LePage’s tax proposals prompt local discussion

Maine’s notoriously bold governor has recently proposed a tax policy that would directly influence Colby’s tax burden in the future. LePage believes that nonprofit organizations should bear more of a tax burden in Maine, characterizing non-profits as often being more of “takers than givers”.

Along with the proposed increase in taxes to larger nonprofits, LePage looks to rely more heavily on hiked up sales taxes. If these taxes don’t curb demand for Maine’s tourist attractions over warmer months, the state could see higher government returns from the state’s strong tourism industry—an approach that would be well received across the political spectrum.

Main residents are concerned that LePage’s efforts will attract big business and a wealthier demographic to the state. Income tax cuts would boost Maine to a more competitive position to build businesses, but on a short term scale, increasing sales tax could negatively impact tourism related sales, as well the large population of low-income families and communities within the state.

Negotiations with democrats will only occur if LePage is willing to budge towards a plan that promotes short term relief for low and middle income Mainers. In addition, they expect a gradual transition into possible taxation of nonprofits following comprehensive evaluation of the positive effects of income tax cuts on Maine’s businesses and economy.

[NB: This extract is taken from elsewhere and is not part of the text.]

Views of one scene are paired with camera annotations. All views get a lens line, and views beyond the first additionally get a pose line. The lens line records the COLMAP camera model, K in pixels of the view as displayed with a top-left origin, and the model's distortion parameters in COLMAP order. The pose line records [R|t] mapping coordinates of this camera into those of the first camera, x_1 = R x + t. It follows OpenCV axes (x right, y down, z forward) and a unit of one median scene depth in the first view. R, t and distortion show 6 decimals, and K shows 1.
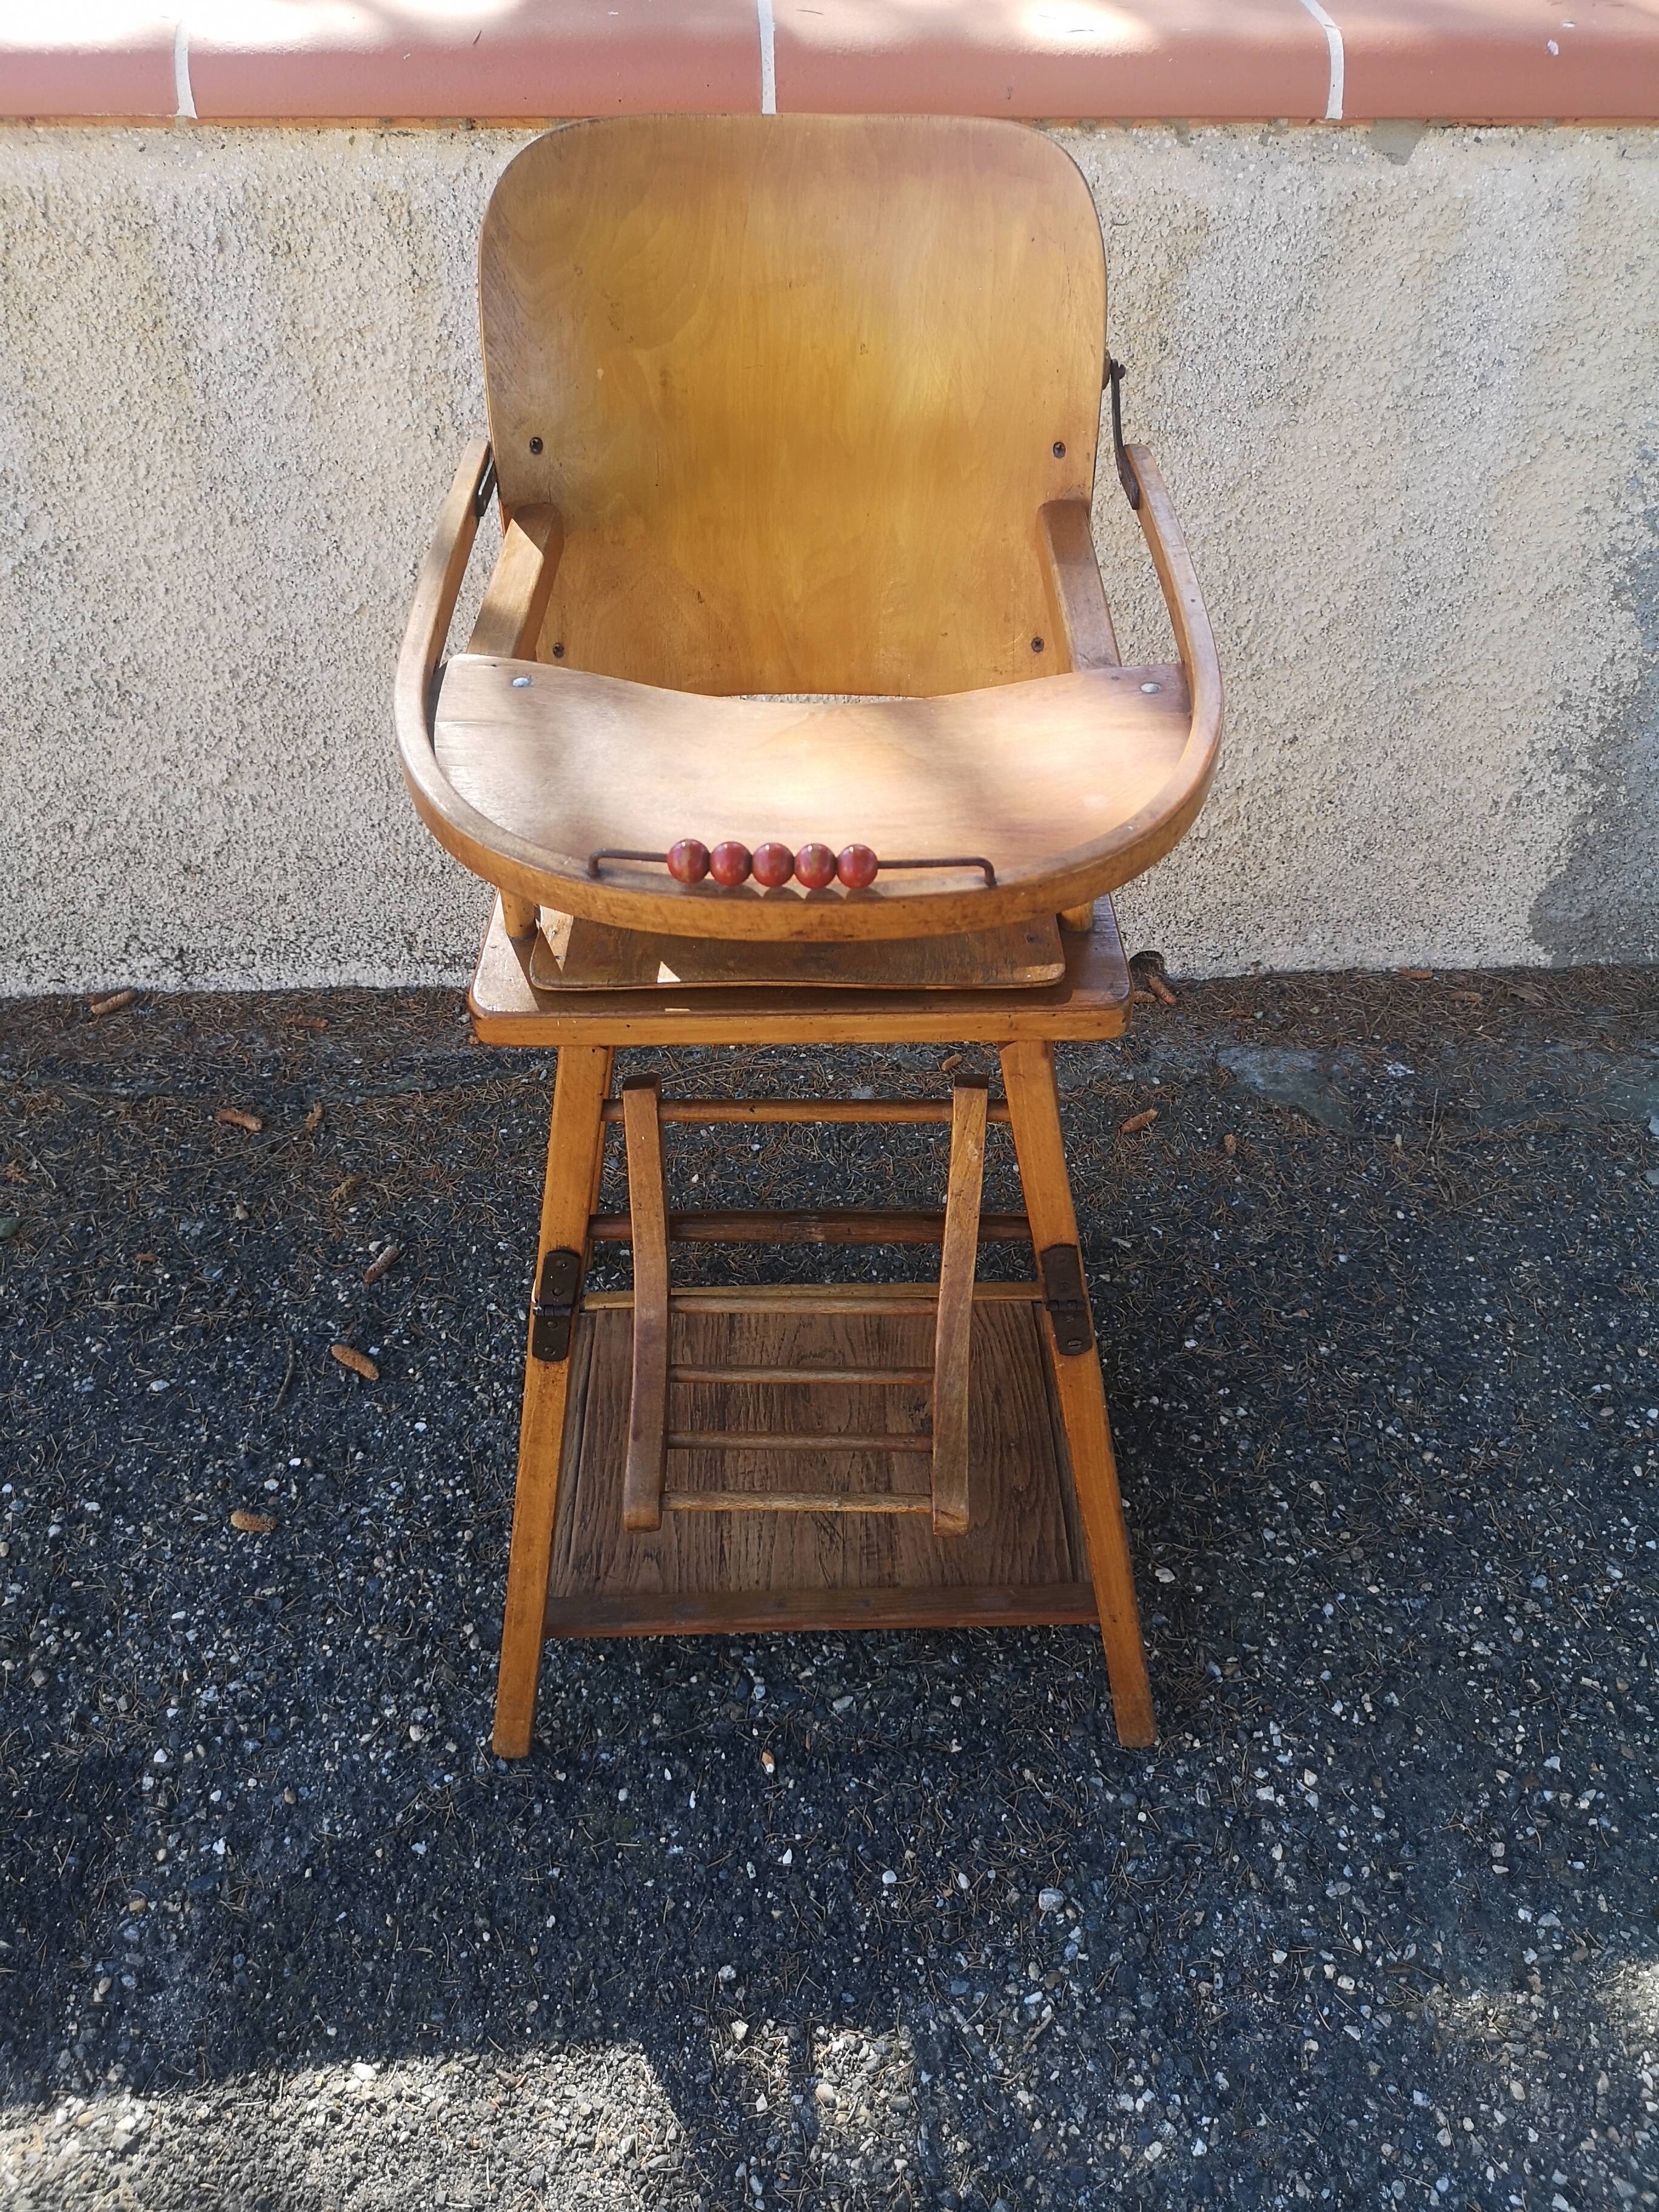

Tax policy has notoriously moved at a snail’s pace due to complexity and rivaling views, and in this case perhaps slow movement is the key to success. For the policy to pass, democrats require revisions, whether that means regionalizing some tax structures and benefits, or neglecting the idea of non-profit taxation. Maine is scattered with non-profits, which will mean some communities would see no benefits from the new proposal’s implementation. Some towns like Millinocket, the economy of which relies on large non-profit employers like the Millinocket Regional Hospital, will surely see tangible losses in jobs and economic activity.

LePage has already gained national attention for his proposal and is likely to see a huge pushback from the possibility of this policy leaking into other states.